Cuando los pronósticos críticos se empezaban a confirmar y se acrecentaba el aumento de contagios, el presidente hizo más fluido el diálogo con Héctor Daer, que no se detuvo a lo largo del fin de semana. Además de la relación personal entre ambos y de su rol como co-secretario general de la CGT, Daer conduce el gremio de Sanidad, un sector clave para afrontar la pandemia de coronavirus, que, como si fuera poco, llega con una paritaria a la baja casi 20 puntos detrás de la inflación de 2019. En esos diálogos, se desarmó una protesta inminente de los trabajadores de clínicas y hospitales que apuró el reclamo patronal de subsidios a sector.

 

Nuevamente como interlocutor privilegiado, Daer recalcó durante todo el fin de semana “hemos hablado con las máximas autoridades del país para coordinar tareas en conjunto de todo el sistema de salud y las obras sociales, y así responder a las necesidades de la sociedad ante la pandemia del coronavirus”. “Es importante que organizaciones sindicales y Estado trabajemos en conjunto para proteger a nuestra sociedad en este momento crítico.

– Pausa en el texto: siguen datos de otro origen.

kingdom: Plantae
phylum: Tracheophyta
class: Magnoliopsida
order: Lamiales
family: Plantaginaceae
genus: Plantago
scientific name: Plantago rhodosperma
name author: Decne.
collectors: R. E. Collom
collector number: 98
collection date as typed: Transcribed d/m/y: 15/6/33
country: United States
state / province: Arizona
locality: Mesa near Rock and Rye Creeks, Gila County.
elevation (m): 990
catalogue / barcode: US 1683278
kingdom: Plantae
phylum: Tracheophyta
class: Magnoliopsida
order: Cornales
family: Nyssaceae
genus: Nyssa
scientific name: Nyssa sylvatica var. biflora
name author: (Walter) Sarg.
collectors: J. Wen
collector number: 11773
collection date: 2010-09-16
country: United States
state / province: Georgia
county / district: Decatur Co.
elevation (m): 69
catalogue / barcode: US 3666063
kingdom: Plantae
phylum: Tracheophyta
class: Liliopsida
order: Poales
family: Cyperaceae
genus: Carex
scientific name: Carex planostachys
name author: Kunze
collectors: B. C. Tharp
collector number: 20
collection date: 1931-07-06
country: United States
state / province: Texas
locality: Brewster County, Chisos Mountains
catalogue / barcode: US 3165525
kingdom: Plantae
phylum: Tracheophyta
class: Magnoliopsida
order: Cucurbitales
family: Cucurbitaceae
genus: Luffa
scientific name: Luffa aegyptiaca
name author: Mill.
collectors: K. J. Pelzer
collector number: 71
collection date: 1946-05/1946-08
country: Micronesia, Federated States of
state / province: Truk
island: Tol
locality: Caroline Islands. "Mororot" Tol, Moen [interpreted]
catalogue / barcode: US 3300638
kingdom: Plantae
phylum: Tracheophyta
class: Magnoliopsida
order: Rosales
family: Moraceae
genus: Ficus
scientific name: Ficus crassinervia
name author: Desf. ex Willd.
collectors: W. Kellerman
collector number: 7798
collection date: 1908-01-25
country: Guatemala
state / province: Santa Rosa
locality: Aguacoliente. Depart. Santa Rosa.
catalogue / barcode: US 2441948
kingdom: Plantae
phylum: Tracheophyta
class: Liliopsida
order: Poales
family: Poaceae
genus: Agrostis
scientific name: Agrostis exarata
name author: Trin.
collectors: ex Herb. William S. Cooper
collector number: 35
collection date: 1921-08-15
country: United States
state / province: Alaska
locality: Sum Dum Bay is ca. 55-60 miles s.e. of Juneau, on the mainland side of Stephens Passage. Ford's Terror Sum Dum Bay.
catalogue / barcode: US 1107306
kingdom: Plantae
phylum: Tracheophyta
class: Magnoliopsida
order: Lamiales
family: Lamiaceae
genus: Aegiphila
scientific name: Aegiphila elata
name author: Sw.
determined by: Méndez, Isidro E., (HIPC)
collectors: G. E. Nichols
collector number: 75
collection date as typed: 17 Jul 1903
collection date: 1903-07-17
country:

Tenemos la capacidad para contener y enfrentar la pandemia del coronavirus, pero sólo podemos hacerlo unidxs y con suma responsabilidad”.

 

El líder de CGT también llevó la preocupación sobre cómo se va a afrontar el impacto en los comercios de la previsible caída en las ventas que va a generar la restricción a la circulación, un tema que se seguirá analizando durante los primeros días de la semana con la intención de evitar cualquier posibilidad de que la eventual parálisis redunde en despidos en el sector mercantil. Incluso, se evalúa la posibilidad de que se lancen líneas de créditos blandos para sostener al sector.

 

Los gremios del transporte, por su parte, fueron los primeros incorporados al dispositivo de emergencia. A través de una resolución interna, el ministro del área Mario Meoni ordenó crear tres comités de emergencia, uno ferroviario, uno de transporte automor y el restante pluvial. Hasta el momento, esos ámbitos definieron exclusivamente el refuerzo en las medidas de higiene y control del transporte, pero se espera que sean los que definan y acuerden una eventual reducción de los servicios en el afán por limitar la circulación de personas. Entre el lunes y el miércoles, cuando se reúnan los comités, habrá definiciones al respecto.